**Stored data entries**

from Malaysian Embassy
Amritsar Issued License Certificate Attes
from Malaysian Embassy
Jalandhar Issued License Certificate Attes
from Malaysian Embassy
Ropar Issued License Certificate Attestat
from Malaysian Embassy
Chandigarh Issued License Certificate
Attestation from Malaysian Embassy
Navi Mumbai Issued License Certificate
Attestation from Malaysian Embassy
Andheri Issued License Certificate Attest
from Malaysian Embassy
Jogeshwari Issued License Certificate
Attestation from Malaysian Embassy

**Task objective**
Word for word, set down all the lines above.

**Output below**
from Malaysian Embassy
Amritsar Issued License Certificate Attes
from Malaysian Embassy
Jalandhar Issued License Certificate Attes
from Malaysian Embassy
Ropar Issued License Certificate Attestat
from Malaysian Embassy
Chandigarh Issued License Certificate
Attestation from Malaysian Embassy
Navi Mumbai Issued License Certificate
Attestation from Malaysian Embassy
Andheri Issued License Certificate Attest
from Malaysian Embassy
Jogeshwari Issued License Certificate
Attestation from Malaysian Embassy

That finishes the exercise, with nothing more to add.